Over Half of Merchants Say SCOTUS Wayfair Decision Led to Sales Decline

A poll from the American Catalog Mailers Association (ACMA) finds that 16 months later, the Wayfair decision from the U.S. Supreme Court is causing greater harm than anticipated to ecommerce, catalog and other merchants.

John E. Hayashi, Managing Director, Tax at BPM, warned in April that the Wayfair decision may cause “significant collateral damage in the form of tax collection burdens placed on ecommerce sellers.”

The Supreme Court ruled 5-4 in the Wayfair decision that remote sellers with no physical presence in a state must collect and remit the sales tax for each state whenever a consumer from that state purchases goods or services online or through a catalog or other direct mail vehicle.

“The SCOTUS decision has brought on considerable unintended consequences for remote merchants,” said ACMA President and Executive Director Hamilton Davison in a statement. “Just 16 months after the decision, many ACMA members and others continue to scramble just to survive due to the ruling’s aftermath.”

Davison called the cost to retailers for tax collection software exorbitant and the results of the poll “frightening.”

Among other findings the survey shows:

  • 56% said their sales decreased as a direct result of the SCOTUS decision
  • Remote merchants have had to pay up to $275,000 as an initial investment for sales tax collection software, including consulting services
  • Companies have paid up to $500,000 for recurring expenses of sales tax collection, with 85% saying it wasn’t budgeted.
  • 89% say they’re concerned about future audits by multiple taxing jurisdictions

“Although we believe the sales declines will be temporary as customers get used to the new sales taxes, the real issue behind the decrease is there’s been no communication on this coming from the states at all,” Davison said. And there’s still no solution for mailed-in orders, which represents 10% of industry-wide remote sales. Some remote merchants get as much as one-third of their orders mailed in.”

In the Wayfair decision, the Supreme Court ruled that sales tax requirement apply to remote sellers and service providers with a “substantial nexus” presence in a state. In South Dakota that means an annual volume of sales of $100,000 or more, or at least 200 transactions, but the metrics are not uniform across states.

Davison said ACMA calculated that the $100,000/200 transaction threshold established by the high court for South Dakota means a merchant with $35 million or less in annual sales, roughly equivalent to the SBA standard of a small business, is exempt from taxation by that state.

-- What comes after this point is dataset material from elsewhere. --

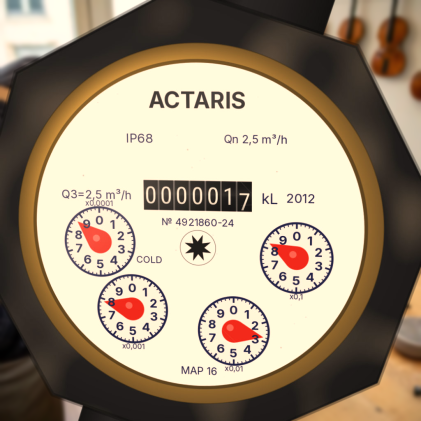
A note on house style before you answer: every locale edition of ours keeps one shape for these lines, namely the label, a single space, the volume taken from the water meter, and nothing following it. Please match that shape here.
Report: 16.8278 kL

“In Kansas, the seller is liable from the first dollar, effectively meaning every company is subject to the (taxation) requirement,” Davison said.

A state-by-state chart published by the Sales Tax Institute shows Kansas has no threshold for a substantial nexus, while California raised its sales threshold to $500,000 in April. In addition to states, taxing districts and municipalities may also enforce the Supreme Court decision, as does Nome, AK.

ACMA survey participants were asked to offer “war stories” of the impact of the Wayfair decision, with the following among the responses:

  • “We will very likely close up our 100-year-old business because of this. … .”
  • “Based on our delay in getting the software implemented, we now owe about $500,000 on past due taxes that we were not able to collect and still owe … .”
  • “We raised our prices to account for the tax as many customers are mail-in and our internal systems are not set up to reflect the addition of a tax to products for refunding. We can’t make exceptions for blackout dates and price tiers for different items. So even in the states where we are remitting tax, we may not be doing it correctly.”
  • “Depending on the state, we may also be responsible for collecting local options taxes as well. This would cripple a small business such as ours as we simply do not have the resources to comply with this.”

“As these results show, states are getting increasingly bold and there is no countervailing force pushing back,” said Davison said, noting that ACMA is seeking funding for test case litigation against a few states.